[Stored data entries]
* * *

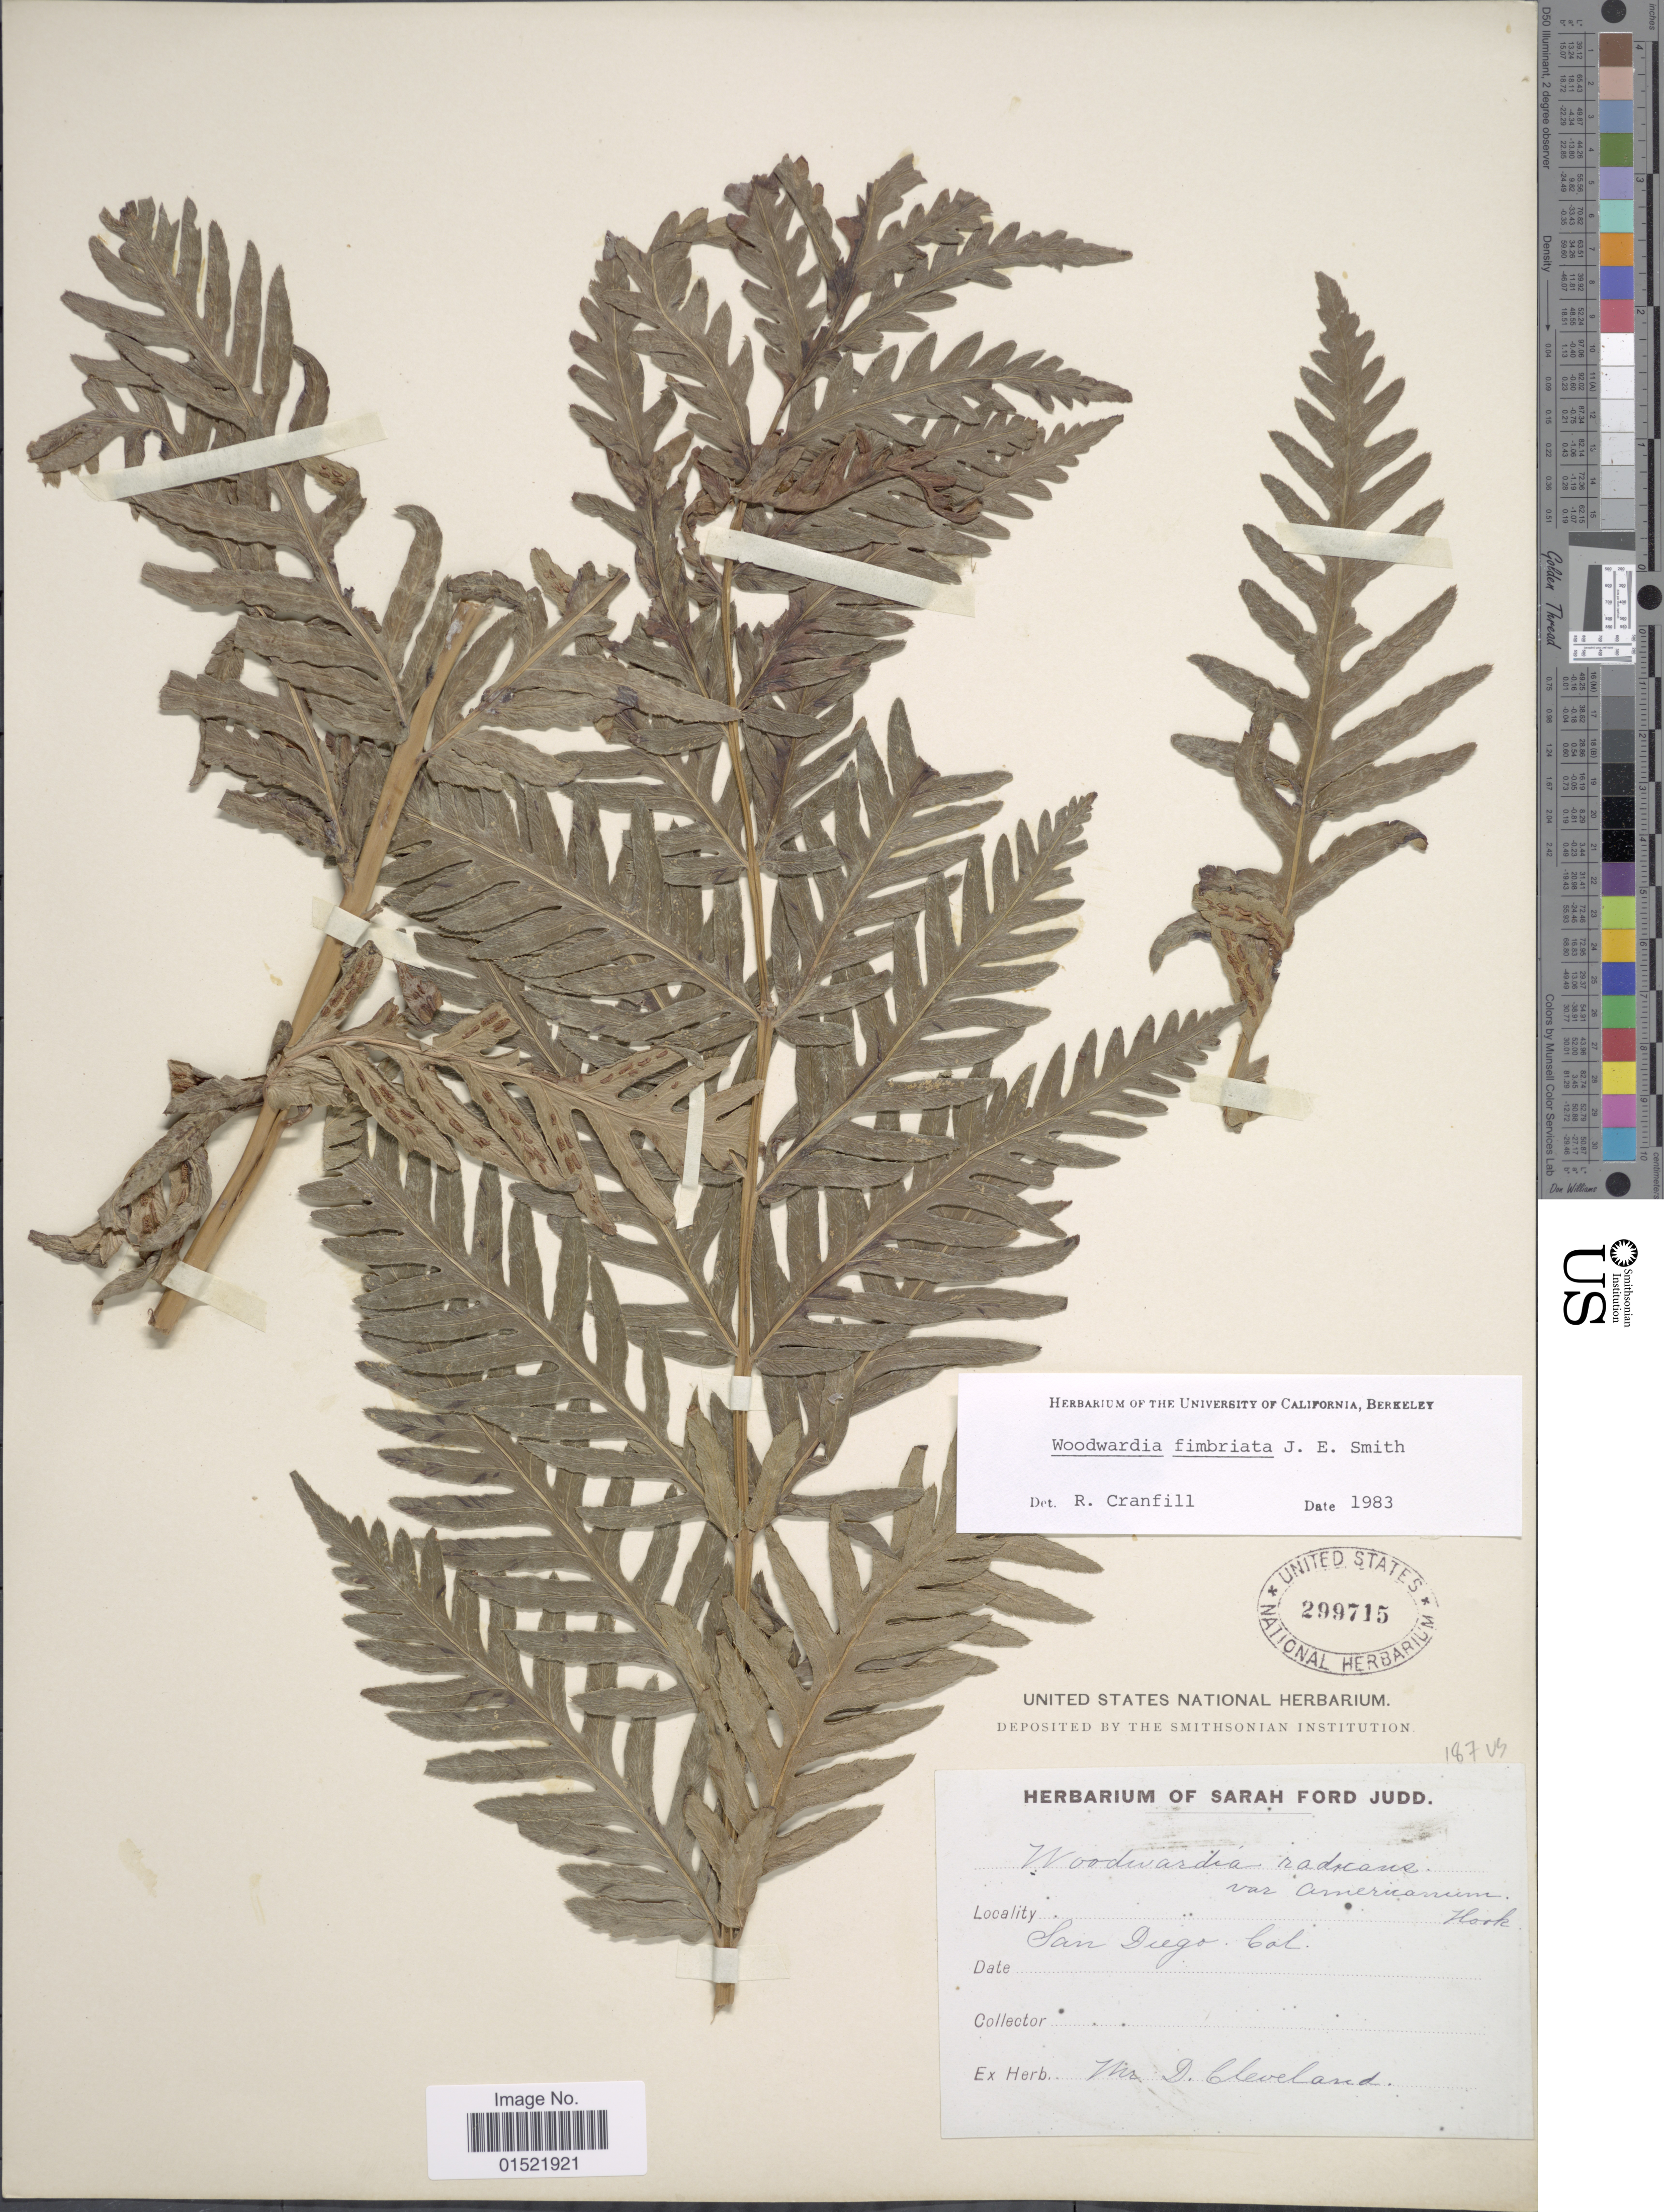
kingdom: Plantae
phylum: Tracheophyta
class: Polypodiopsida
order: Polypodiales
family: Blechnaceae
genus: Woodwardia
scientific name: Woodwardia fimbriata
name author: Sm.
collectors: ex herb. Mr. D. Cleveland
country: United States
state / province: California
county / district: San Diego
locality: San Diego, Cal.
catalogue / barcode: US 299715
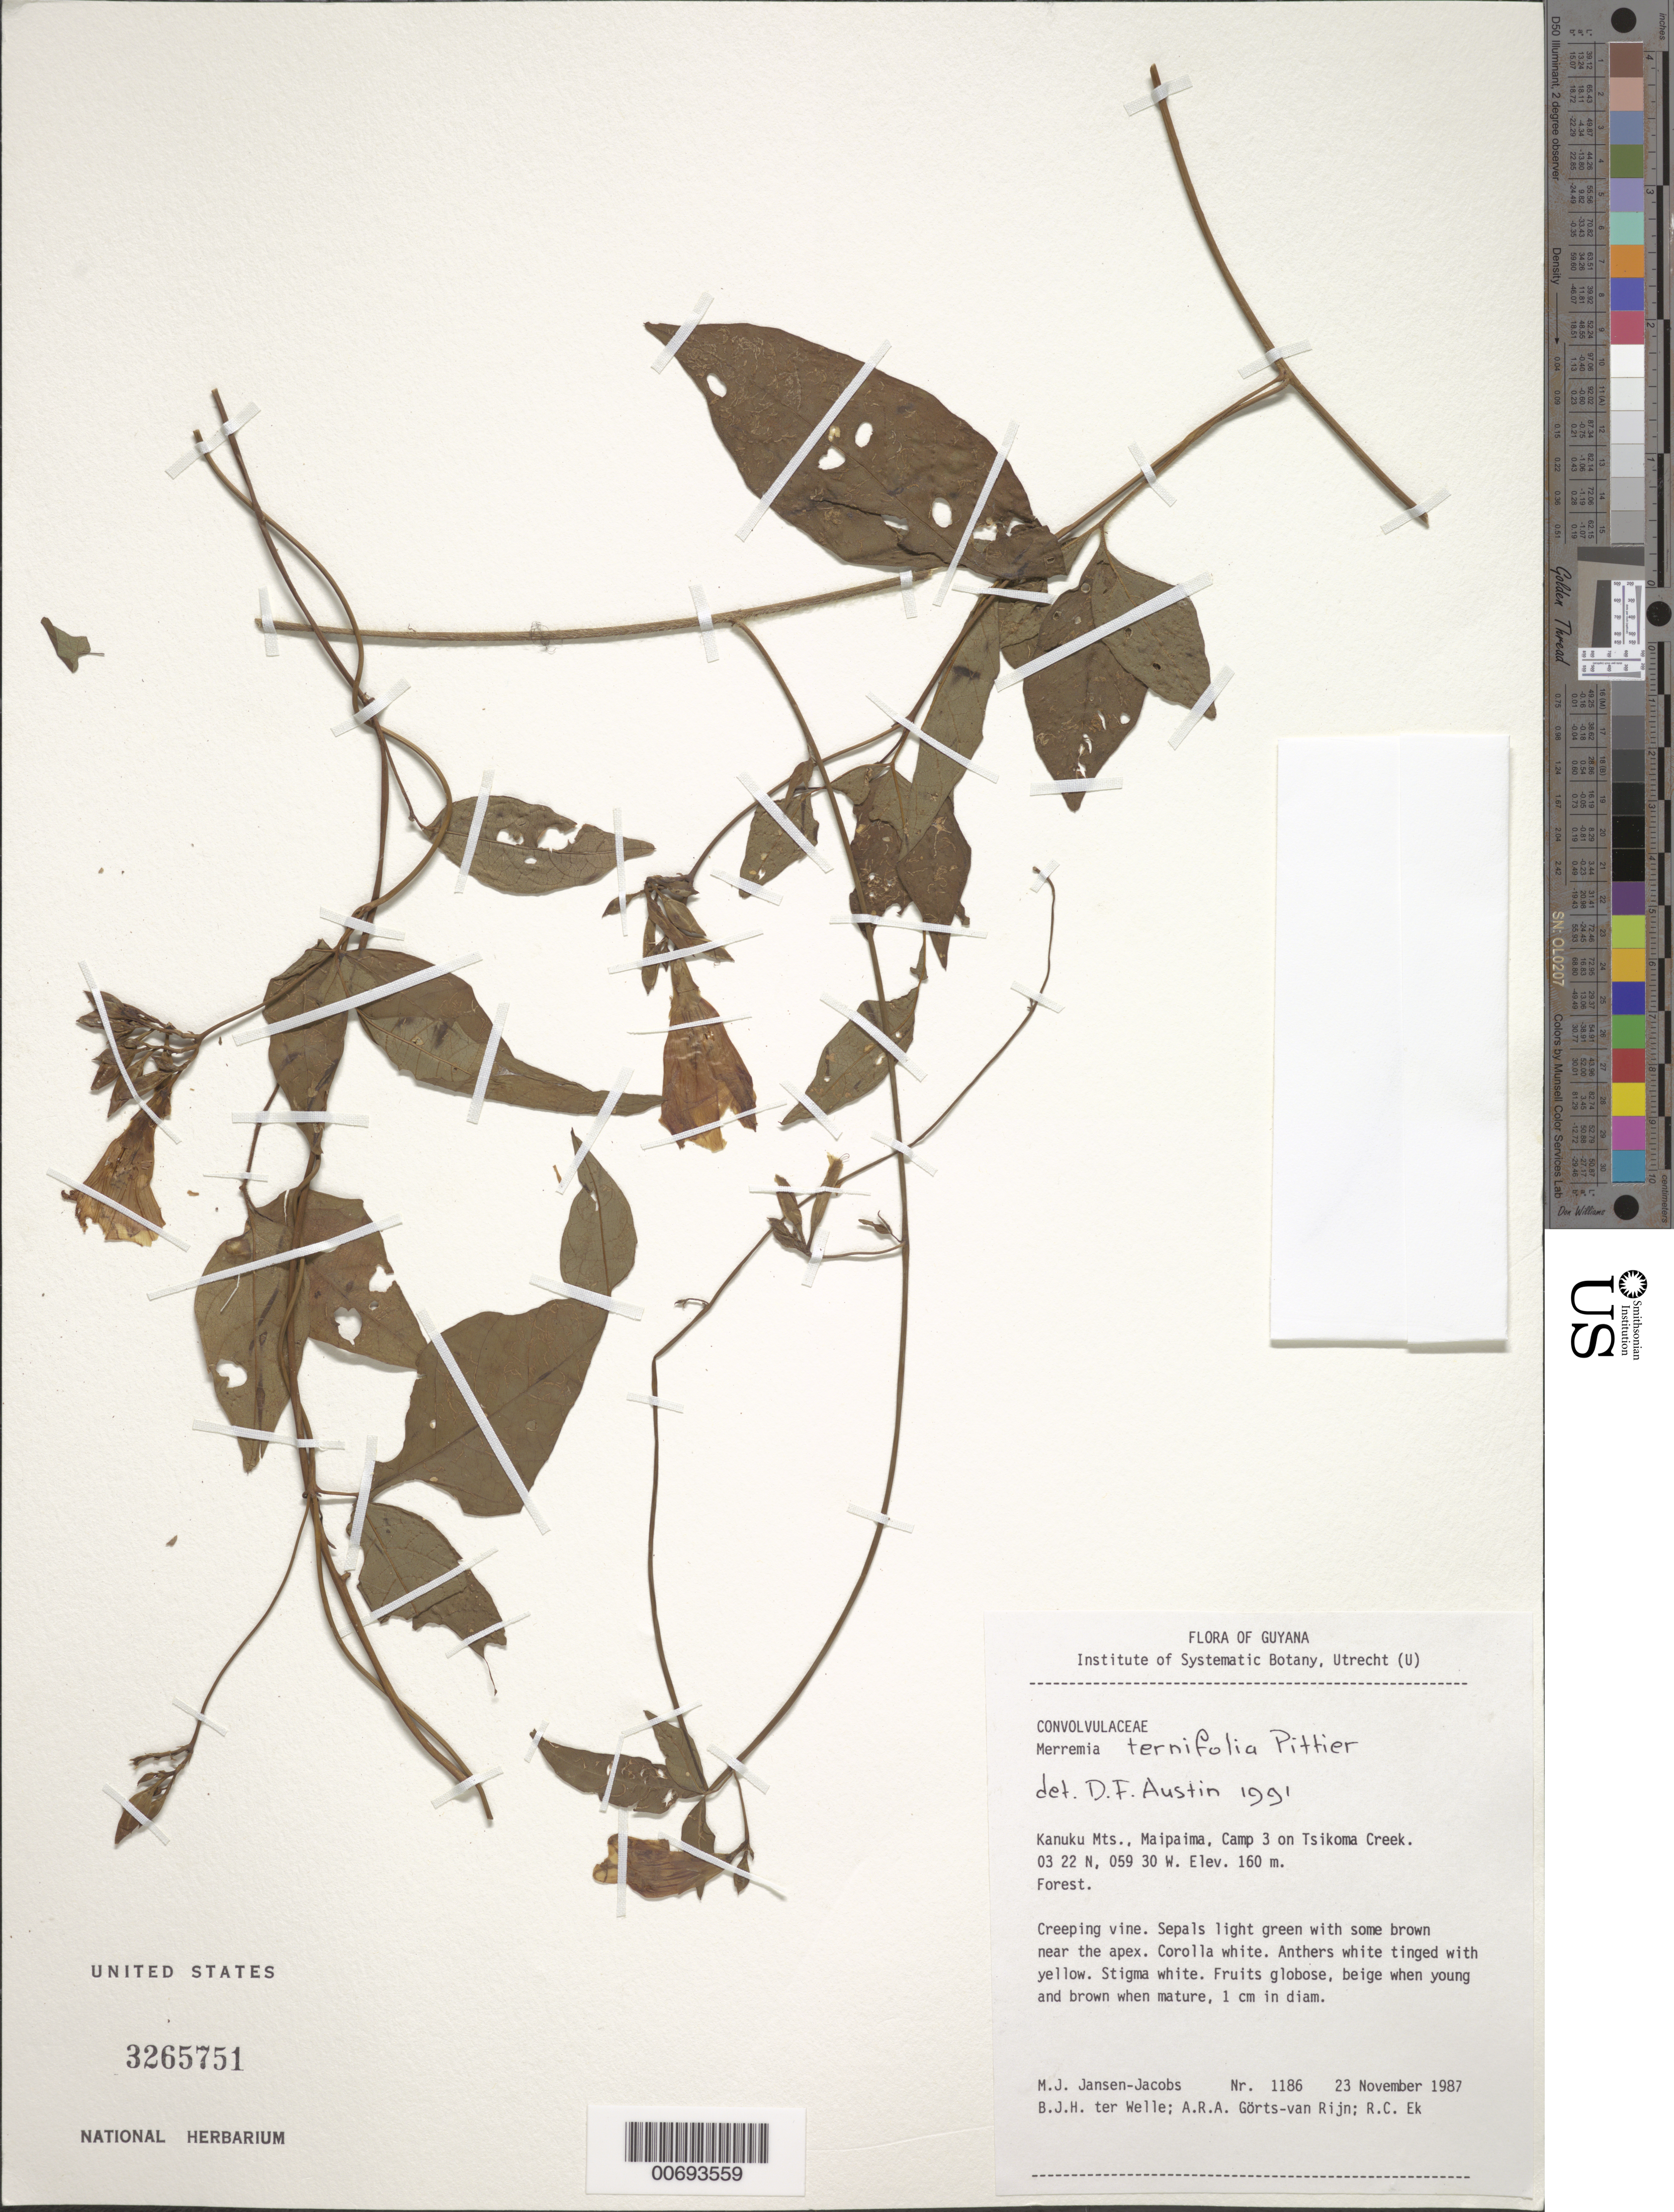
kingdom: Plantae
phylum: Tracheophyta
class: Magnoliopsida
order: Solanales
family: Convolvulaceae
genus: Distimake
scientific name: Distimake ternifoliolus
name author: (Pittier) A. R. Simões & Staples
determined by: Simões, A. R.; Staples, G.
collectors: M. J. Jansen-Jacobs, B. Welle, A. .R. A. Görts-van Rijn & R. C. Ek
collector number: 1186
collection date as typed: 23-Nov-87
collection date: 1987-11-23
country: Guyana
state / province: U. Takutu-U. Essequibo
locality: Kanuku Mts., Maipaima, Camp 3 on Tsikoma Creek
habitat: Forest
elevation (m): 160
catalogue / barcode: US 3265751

* * *

What the task requires
Update the records by replacing "catalogue / barcode" with "catalog number" wherever it appears, keeping every other line the same. Leave the pictures out of your answer.

Complete answer
kingdom: Plantae
phylum: Tracheophyta
class: Polypodiopsida
order: Polypodiales
family: Blechnaceae
genus: Woodwardia
scientific name: Woodwardia fimbriata
name author: Sm.
collectors: ex herb. Mr. D. Cleveland
country: United States
state / province: California
county / district: San Diego
locality: San Diego, Cal.
catalog number: US 299715
kingdom: Plantae
phylum: Tracheophyta
class: Magnoliopsida
order: Solanales
family: Convolvulaceae
genus: Distimake
scientific name: Distimake ternifoliolus
name author: (Pittier) A. R. Simões & Staples
determined by: Simões, A. R.; Staples, G.
collectors: M. J. Jansen-Jacobs, B. Welle, A. .R. A. Görts-van Rijn & R. C. Ek
collector number: 1186
collection date as typed: 23-Nov-87
collection date: 1987-11-23
country: Guyana
state / province: U. Takutu-U. Essequibo
locality: Kanuku Mts., Maipaima, Camp 3 on Tsikoma Creek
habitat: Forest
elevation (m): 160
catalog number: US 3265751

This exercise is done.